- Born: June 18, 1925
- Died: December 8, 2012 (aged 87)

= Nellie Yarborough =

African American Pentecostal bishop, pastor, and community activist

Nellie Constance Yarborough (June 18, 1925 – December 8, 2012) was an African American Pentecostal bishop, pastor, and community activist based in Boston, Massachusetts. As the first female bishop of the Mt. Calvary Holy Church, she became a figure in both church and civic leadership, advocating for peace, education, and mental health services. Her impact extended across the Boston area, where she was affectionately known as "Momma Nellie."

== Early life ==
Yarborough was born on June 18, 1925, in Orange County, North Carolina. She was the tenth of eleven children born to Reverend Anderson Yarborough and Bessie Warren-Yarborough. She was baptized at White Oak Grove Baptist Church, where her father served as pastor.
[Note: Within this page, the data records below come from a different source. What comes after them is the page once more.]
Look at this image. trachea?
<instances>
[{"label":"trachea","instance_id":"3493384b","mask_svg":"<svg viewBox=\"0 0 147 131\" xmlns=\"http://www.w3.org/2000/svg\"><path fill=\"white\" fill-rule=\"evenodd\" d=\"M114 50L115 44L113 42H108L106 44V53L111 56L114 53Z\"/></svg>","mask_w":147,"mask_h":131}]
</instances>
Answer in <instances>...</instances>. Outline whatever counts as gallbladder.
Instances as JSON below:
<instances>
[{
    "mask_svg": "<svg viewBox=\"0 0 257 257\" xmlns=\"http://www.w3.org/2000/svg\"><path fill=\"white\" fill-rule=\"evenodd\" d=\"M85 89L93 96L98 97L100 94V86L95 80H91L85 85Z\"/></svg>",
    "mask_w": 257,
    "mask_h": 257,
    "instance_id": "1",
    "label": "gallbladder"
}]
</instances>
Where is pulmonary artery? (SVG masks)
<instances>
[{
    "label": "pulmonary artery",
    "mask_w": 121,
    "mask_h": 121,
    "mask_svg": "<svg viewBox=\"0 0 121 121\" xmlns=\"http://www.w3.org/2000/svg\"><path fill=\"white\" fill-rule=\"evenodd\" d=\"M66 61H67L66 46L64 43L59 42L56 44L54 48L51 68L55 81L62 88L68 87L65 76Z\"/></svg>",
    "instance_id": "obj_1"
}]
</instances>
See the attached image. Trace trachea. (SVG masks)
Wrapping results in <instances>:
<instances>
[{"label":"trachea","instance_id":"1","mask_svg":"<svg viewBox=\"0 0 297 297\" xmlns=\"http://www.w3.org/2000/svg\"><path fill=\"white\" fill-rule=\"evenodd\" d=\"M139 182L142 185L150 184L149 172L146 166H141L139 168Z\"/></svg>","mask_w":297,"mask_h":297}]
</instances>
In the 1940s, Yarborough attended a revival led by Dr. Brumfield Johnson, founder of Mount Calvary Holy Church. She became a child preacher and one of Johnson’s protégés, traveling with him and eventually becoming his administrative assistant. Her early ministry involved church planting and leadership development in Durham, Buffalo, and Boston.

Yarborough studied at American Bible School of Theology, Chandler Secretarial School for Women, Boston State College and Massachusetts Institute of Technology. She earned a bachelor's in Religion and Philosophy from Eastern Nazarene College and a master's in Business Administration and Management from Cambridge College.

== Church leadership ==
Yarborough began serving as Assistant Pastor of Mt. Calvary Holy Church–Boston in 1962. In 1972, she was appointed senior pastor, a role she held until her death in 2012. She led the church through expanding its ministries to include a soup kitchen, mental health services, and youth outreach programs that addressed critical needs in the Boston community.

In 1994, she made history by becoming one of the first female bishops of the Mt. Calvary Holy Church of America. Her consecration broke gender barriers within the denomination and marked a turning point for women in Pentecostal leadership. She later served on the denomination's Board of Bishops and as Jurisdictional Bishop.

Yarborough held multiple national leadership positions within the denomination including: National Executive Secretary, National Youth Vice-President (1948–1982), National Corresponding Secretary, National President of the Fellowship Conference, State Treasurer and Missionary Convention National Secretary.

== Advocacy ==
In 1980, following the killing of Gerald White in Dorchester, she joined other African-American clergy in calling for nonviolent responses and community healing. Yarborough was a founding member of several organizations, including Project RIGHT, the Black Ministerial Alliance of Boston and the United Pentecostal Ministers Council. She also served on boards and coalitions such as Blue Hill Task Force, Ten Point Coalition, Vision New England Advisory Board, Dorchester Task Force, Hunger Hotline Pantry Network and the College of Afro-American Caucus.

Her church became a community hub, offering food pantries, clothing ministries, educational forums, and mental health support for more than four decades. She also founded two educational institutions: the Dr. Brumfield Johnson Christian Academy and the N.C.Y. Bible Institute.

== Awards and recognition ==
Bishop Yarborough received numerous local and national honors, including:

- Governor’s Citation (2008) from Governor Deval Patrick and Lt. Governor Timothy Murray.
- Living Legend Award, Mt. Calvary Holy Church International (2004).
- Matriarch of Ministry Award, Boston Ten-Point Coalition.
- One of Boston’s Greater Women, Black Ministerial Alliance (2011).
- WISE Women Award, Judah Ministries (2008).
- Channel 7 People Salute (1991).
- Street naming: Bishop Nellie Yarborough Square (2012).
At the time of her death, she was enrolled in a Doctorate of Education program. In 2012, she was celebrated as the oldest graduate of Boston's Parent University. In 2023, she was recognized as one of Boston’s most admired and influential Black women leaders by the Black Women Lead Banner Project.